Erst soll er noch einen Kaffee bestellt haben: Ein Ex-Soldat steht wegen Geiselnahme vor dem Landgericht Ulm. Dem 44-Jährigen aus dem nordrhein-westfälischen Iserlohn wird vorgeworfen, am Abend des 26. Januars bewaffnet in eine Starbucks-Filiale gegangen zu sein und mehrere Menschen in seine Gewalt gebracht zu haben. Vor Gericht gestand er und zeigte sich einsichtig.
Das Spezialeinsatzkommando (SEK) hatte die Geiselnahme am Ulmer Münster nach eineinhalb Stunden mit Schüssen beendet. Dabei verlor der Angeklagte seinen Unterkiefer. Laut Staatsanwaltschaft wollte der Ex-Soldat vom SEK erschossen werden. Er habe nicht damit gerechnet, dass er das überleben werde, sagte der 44-Jährige.

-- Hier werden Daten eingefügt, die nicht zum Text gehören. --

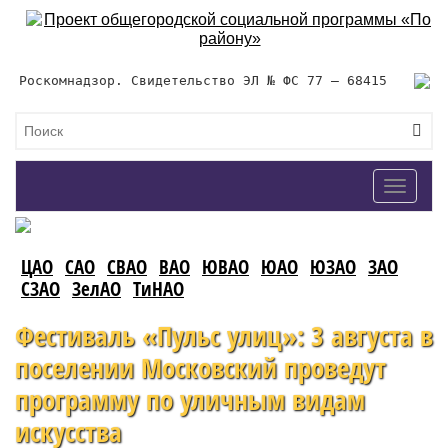
Роскомнадзор. Свидетельство ЭЛ № ФС 77 – 68415
Toggle
navigat
ЦАО
САО
СВАО
ВАО
ЮВАО
ЮАО
ЮЗАО
ЗАО
СЗАО
ЗелАО
ТиНАО
Фестиваль «Пульс улиц»: 3 августа в
поселении Московский проведут
программу по уличным видам
искусства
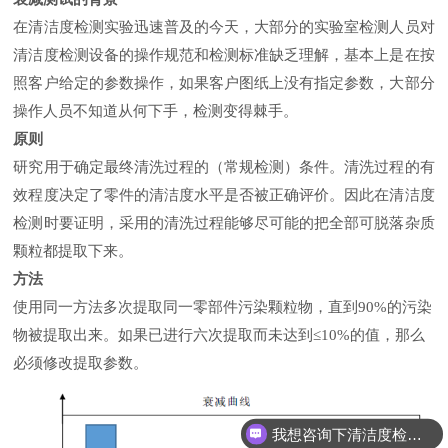
在清洁度检测实验迅速普及的今天，大部分的实验室检测人员对
清洁度检测设备的操作规范和检测标准缺乏理解，基本上是在按
照客户给定的参数操作，如果客户图纸上没有指定参数，大部分
操作人员不知道从何下手，检测变得棘手。
原则
研究用于确定最终清洗过程的（常规检测）条件。清洗过程的有
效程度决定了零件的清洁度水平是否被正确评价。因此在清洁度
检测时要证明，采用的清洗过程能够尽可能的把全部可脱落杂质
颗粒都提取下来。
方法
使用同一方法多次提取同一零部件污染
颗粒物，直到90%的污染
物被提取出来。如果已进行六次提取而未达到≤10%的值，那么
必须修改提取参数。
我想咨询下清洁度检测设备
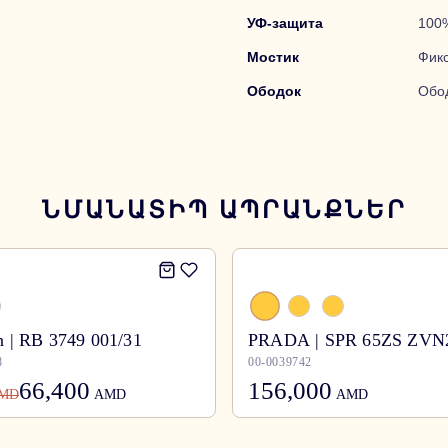
УФ-защита
100
Мостик
Фик
Ободок
Обо
ՆՄԱՆԱՏԻՊ ԱՊՐԱՆՔՆԵՐ
 | RB 3749 001/31
PRADA | SPR 65ZS ZVN
8
00-0039742
66,400
156,000
MD
AMD
AMD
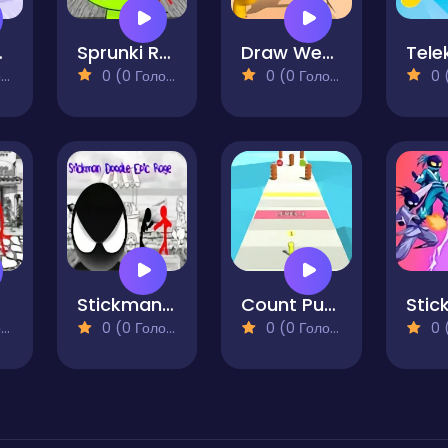
nch
Sprunki Rage Stickman Incredibox
Draw Weapon - Fight Party
)
0 (0 Голосів)
0 (0 Голосів)
0 (0
kle
Stickman Doodle Epic Rage
Count Pusher
)
0 (0 Голосів)
0 (0 Голосів)
0 (0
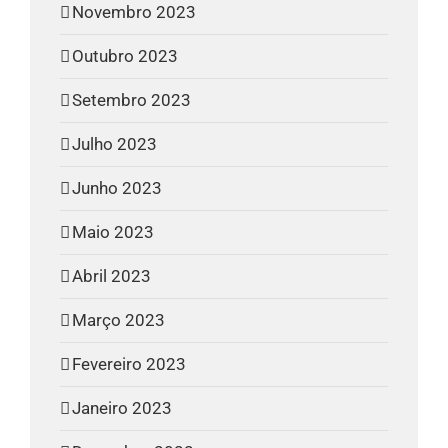
Novembro 2023
Outubro 2023
Setembro 2023
Julho 2023
Junho 2023
Maio 2023
Abril 2023
Março 2023
Fevereiro 2023
Janeiro 2023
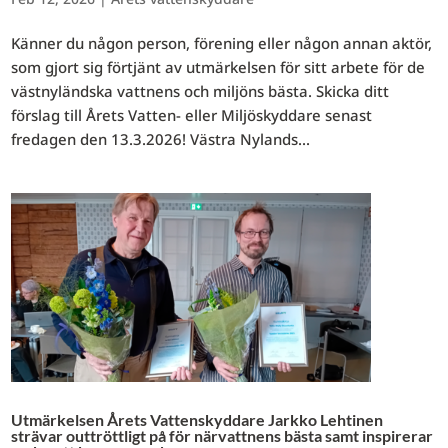
Känner du någon person, förening eller någon annan aktör,
som gjort sig förtjänt av utmärkelsen för sitt arbete för de
västnyländska vattnens och miljöns bästa. Skicka ditt
förslag till Årets Vatten- eller Miljöskyddare senast
fredagen den 13.3.2026! Västra Nylands...
Utmärkelsen Årets Vattenskyddare Jarkko Lehtinen
strävar outtröttligt på för närvattnens bästa samt inspirerar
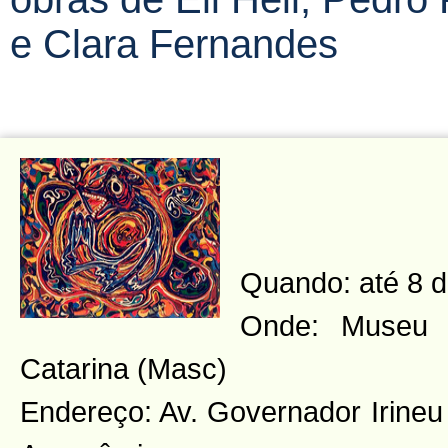
e Clara Fernandes
Quando: até 8 
Onde: Museu 
Catarina (Masc)
Endereço: Av. Governador Irineu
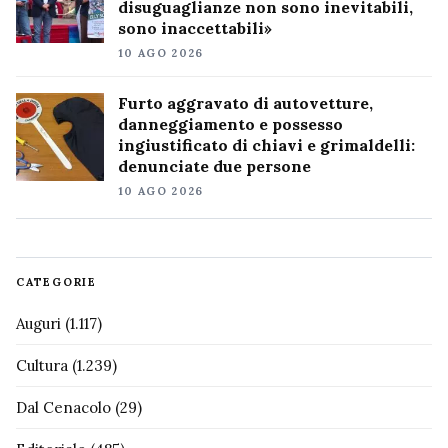
disuguaglianze non sono inevitabili,
sono inaccettabili»
10 AGO 2026
Furto aggravato di autovetture,
danneggiamento e possesso
ingiustificato di chiavi e grimaldelli:
denunciate due persone
10 AGO 2026
CATEGORIE
Auguri
(1.117)
Cultura
(1.239)
Dal Cenacolo
(29)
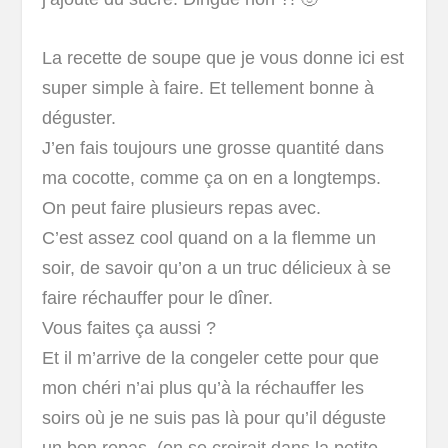
La recette de soupe que je vous donne ici est
super simple à faire. Et tellement bonne à
déguster.
J’en fais toujours une grosse quantité dans
ma cocotte, comme ça on en a longtemps.
On peut faire plusieurs repas avec.
C’est assez cool quand on a la flemme un
soir, de savoir qu’on a un truc délicieux à se
faire réchauffer pour le dîner.
Vous faites ça aussi ?
Et il m’arrive de la congeler cette pour que
mon chéri n’ai plus qu’à la réchauffer les
soirs où je ne suis pas là pour qu’il déguste
un bon repas. (on se croirait dans la petite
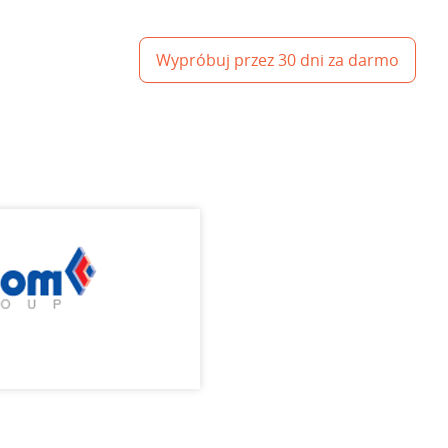
Wypróbuj przez 30 dni za darmo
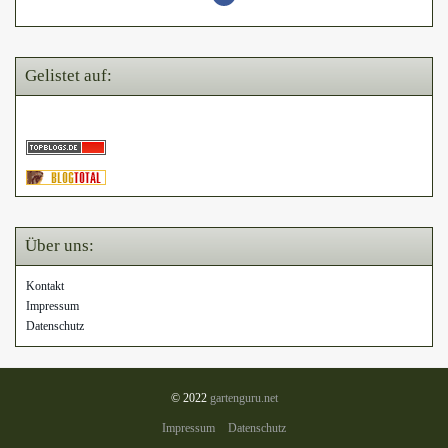
Gelistet auf:
Über uns:
Kontakt
Impressum
Datenschutz
© 2022
gartenguru.net
Impressum
Datenschutz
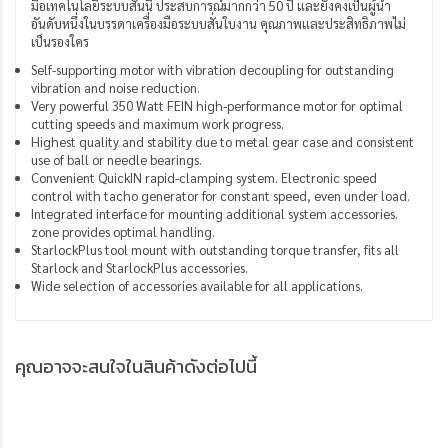
มือเทคโนโลยีระบบสั่นนี้ ประสบการณ์มากกว่า 50 ปี และยังคงเป็นผู้นำ
อันดับหนึ่งในบรรดาเครื่องมือระบบสั่นใบงาน คุณภาพและประสิทธิภาพไม่
เป็นรองใคร
Self-supporting motor with vibration decoupling for outstanding
vibration and noise reduction.
Very powerful 350 Watt FEIN high-performance motor for optimal
cutting speeds and maximum work progress.
Highest quality and stability due to metal gear case and consistent
use of ball or needle bearings.
Convenient QuickIN rapid-clamping system. Electronic speed
control with tacho generator for constant speed, even under load.
Integrated interface for mounting additional system accessories.
zone provides optimal handling.
StarlockPlus tool mount with outstanding torque transfer, fits all
Starlock and StarlockPlus accessories.
Wide selection of accessories available for all applications.
คุณอาจจะสนใจในสินค้าดังต่อไปนี้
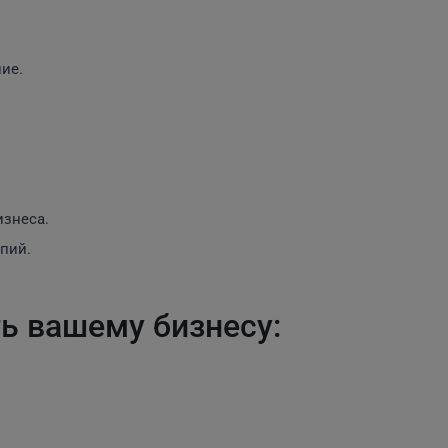
ие.
изнеса.
пий.
ь вашему бизнесу:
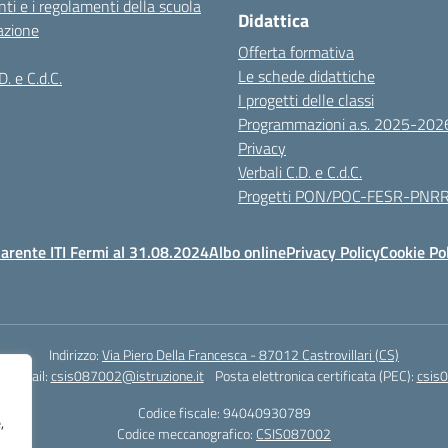
ti e i regolamenti della scuola
Didattica
azione
Offerta formativa
Le schede didattiche
D. e C.d.C.
I progetti delle classi
Programmazioni a.s. 2025-202
Privacy
Verbali C.D. e C.d.C.
Progetti PON/POC-FESR-PNR
arente ITI Fermi al 31.08.2024
Albo online
Privacy Policy
Cookie Po
Indirizzo:
Via Piero Della Francesca - 87012 Castrovillari (CS)
1
Email:
csis087002@istruzione.it
Posta elettronica certificata (PEC):
csis0
Codice fiscale: 94040930789
,
Codice meccanografico:
CSIS087002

Vermeintliches Sturmgewehr
Nach 18 Uhr betrat der 44-Jährige am 26. Januar den Videoaufnahmen zufolge die Starbucks-Filiale. Auf den Aufnahmen vor Gericht ist zu sehen, wie er sich einen Kaffee bestellt und an einem Tisch Platz nimmt. Aus einer Reisetasche holte er laut Ermittlern täuschend echt aussehende Attrappen eines Sturmgewehrs und einer Pistole heraus. Auch zwei Messer hat er demnach dabei.
Einem jungen Paar in unmittelbarer Nähe schiebt er der Anklage zufolge einen Zettel zu: »Ihr beide geht jetzt und dann könnt ihr bitte die Polizei anrufen.« Weil das Paar nicht gleich tut, was der Ex-Soldat verlangt, zeigt er die Waffen, wie der Staatsanwalt berichtet. Als zwei Polizisten die Filiale betreten und den Mann auffordern, die Waffen wegzulegen, soll der Angeklagte gesagt haben: »Raus, sonst schieß’ ich.«
Auch zwei Kinder unter den Geiseln
Erst hält er mehr als zehn Menschen in Schach, sechs von ihnen nimmt er als Geisel - darunter auch zwei Kinder, die laut Anklage zu weinen anfangen. Nach und nach lässt er die Menschen gehen. Lediglich die Managerin behält er bei sich und verlässt mit ihr die Filiale - die Waffe an ihrem Nacken.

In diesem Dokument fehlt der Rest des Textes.